Queen Margaret and the ladies who attended her were not with them. They had sought refuge in another place. They were, however, found after a few days, and were all brought-prisoners to Edward's camp at Coventry; for, after the battle, Edward had begun to move on with his army across the country.

The king's first idea was to send Margaret immediately to London and put her in the Tower; but, before he did this, a change in his plans took place, which led him to decide to go to London himself. So he took Queen Margaret with him, a captive in his train. On the arrival of the party in London, the queen was conveyed at once to the Tower.

Here she remained a close prisoner for five long and weary years, and was then ransomed by the King of France and taken to the Continent. She lived after this in comparative obscurity for about ten years, and then died.
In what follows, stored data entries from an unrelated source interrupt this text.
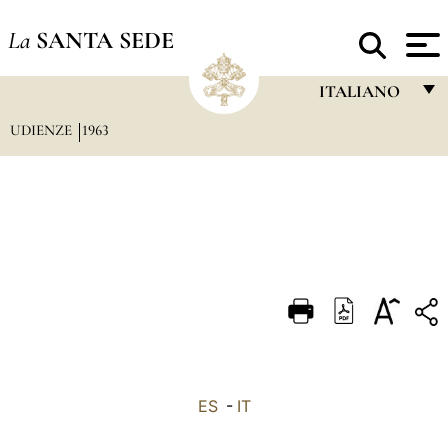
La
SANTA SEDE
ITALIANO
UDIENZE
1963
FRANÇAIS
ENGLISH
ITALIANO
PORTUGUÊS
ESPAÑOL
DEUTSCH
POLSKI
العربيّة
ES
-
IT
中文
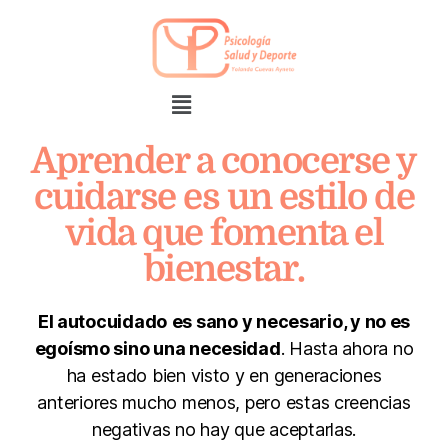
Aprender a conocerse y
cuidarse es un estilo de
vida que fomenta el
bienestar.
El autocuidado
es sano y necesario, y no es
egoísmo sino una necesidad
. Hasta ahora no
ha estado bien visto y en generaciones
anteriores mucho menos, pero estas creencias
negativas no hay que aceptarlas.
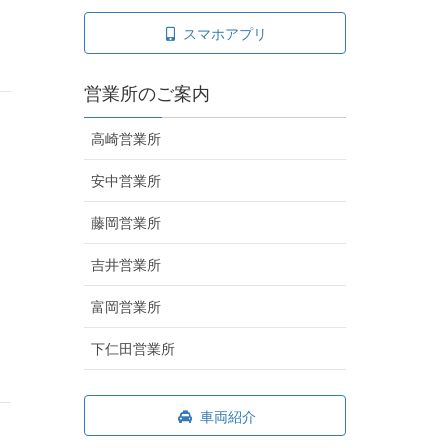
スマホアプリ
営業所のご案内
高崎営業所
安中営業所
藤岡営業所
吉井営業所
富岡営業所
下仁田営業所
車両紹介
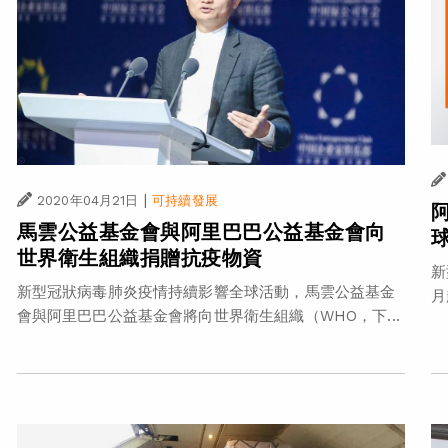
|
2020年04月21日
可持續發展
馬雲公益基金會與阿里巴巴公益基金會向
世界衛生組織捐贈抗疫物資
新
新型冠狀病毒肺炎疫情持續影響全球活動，馬雲公益基金
月
會與阿里巴巴公益基金會將向世界衛生組織（WHO，下...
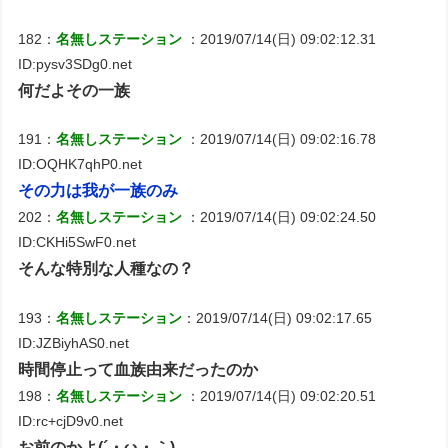
182：
名無しステーション
：2019/07/14(日) 09:02:12.31
ID:pysv3SDg0.net
何だよその一族
191：
名無しステーション
：2019/07/14(日) 09:02:16.78
ID:OQHK7qhP0.net
その力は我が一族のみ
202：
名無しステーション
：2019/07/14(日) 09:02:24.50
ID:CKHi5SwF0.net
そんな特別な人種なの？
193：
名無しステーション
：2019/07/14(日) 09:02:17.65
ID:JZBiyhAS0.net
時間停止って血族由来だったのか
198：
名無しステーション
：2019/07/14(日) 09:02:20.51
ID:rc+cjD9v0.net
お前のかよ(´・ω・｀)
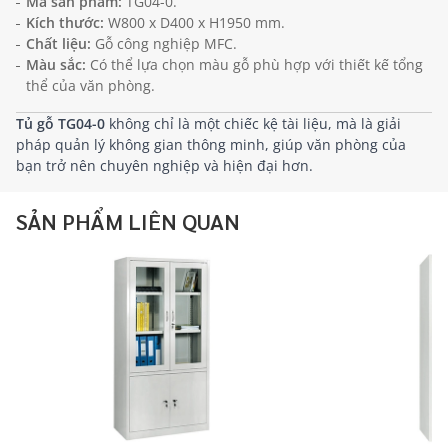
Mã sản phẩm:
TG04-0.
Kích thước:
W800 x D400 x H1950 mm.
Chất liệu:
Gỗ công nghiệp MFC.
Màu sắc:
Có thể lựa chọn màu gỗ phù hợp với thiết kế tổng
thể của văn phòng.
Tủ gỗ TG04-0
không chỉ là một chiếc kệ tài liệu, mà là giải
pháp quản lý không gian thông minh, giúp văn phòng của
bạn trở nên chuyên nghiệp và hiện đại hơn.
SẢN PHẨM LIÊN QUAN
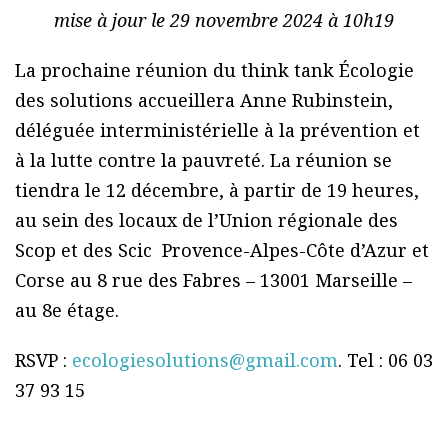
mise à jour le 29 novembre 2024 à 10h19
La prochaine réunion du think tank Écologie
des solutions accueillera Anne Rubinstein,
déléguée interministérielle à la prévention et
à la lutte contre la pauvreté. La réunion se
tiendra le 12 décembre, à partir de 19 heures,
au sein des locaux de l’Union régionale des
Scop et des Scic Provence-Alpes-Côte d’Azur et
Corse au 8 rue des Fabres – 13001 Marseille –
au 8e étage.
RSVP :
ecologiesolutions@gmail.com
. Tel : 06 03
37 93 15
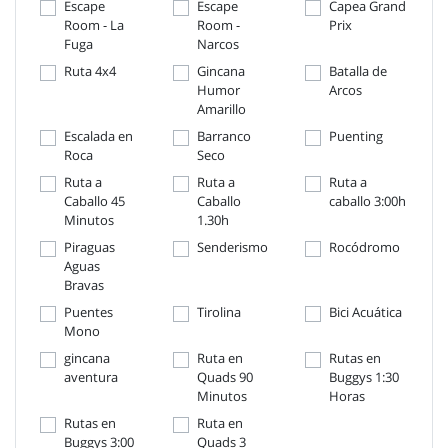
Escape
Escape
Capea Grand
Room - La
Room -
Prix
Fuga
Narcos
Ruta 4x4
Gincana
Batalla de
Humor
Arcos
Amarillo
Escalada en
Barranco
Puenting
Roca
Seco
Ruta a
Ruta a
Ruta a
Caballo 45
Caballo
caballo 3:00h
Minutos
1.30h
Piraguas
Senderismo
Rocódromo
Aguas
Bravas
Puentes
Tirolina
Bici Acuática
Mono
gincana
Ruta en
Rutas en
aventura
Quads 90
Buggys 1:30
Minutos
Horas
Rutas en
Ruta en
Buggys 3:00
Quads 3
As for her husband, his earthly troubles were brought to an end much sooner. The cause of the change of plan above referred to, which led Edward to go directly to London soon after the battle of Tewkesbury, was the news that a relative of Warwick, whom that nobleman, during his life-time, had put in command in the southeastern part of England, had raised an insurrection there, with a view of marching to London, rescuing Henry from the Tower, and putting him upon the throne. This movement was soon put down, and Edward returned from the expedition triumphant to London. He and his brothers spent the night after their arrival in the Tower. The next morning King Henry was found dead in his bed.

The universal belief was then, and has been since, that he was put to death by Edward's orders, and it has been the general opinion that Richard was the murderer.

The body of the king was put upon a bier that same day, and conveyed to St. Paul's Church in London, and there exhibited to the public for a long time, with guards and torch-bearers surrounding it. An immense concourse of people came to view his remains. The object of this exposition of the body of the king was to make sure the fact of his death in the public mind, and prevent the possibility of the circulation of rumors, subsequently, by the partisans of his house, that he was still alive; for such rumors would greatly have increased the danger of any insurrectionary plans which might be formed against Edward's authority.

[Illustration] from Richard III by Jacob Abbott


In due time the body was interred at Windsor, and a sculptured monument, adorned with various arms and emblems, was erected over the tomb.

The remaining leaders on the Lancaster side were disposed of in a very effectual manner, to prevent the possibility of their again acquiring power. Some were banished. Others were shut up in various castles as hopeless prisoners. The country was thus wholly subdued, and Edward was once more established firmly on his throne.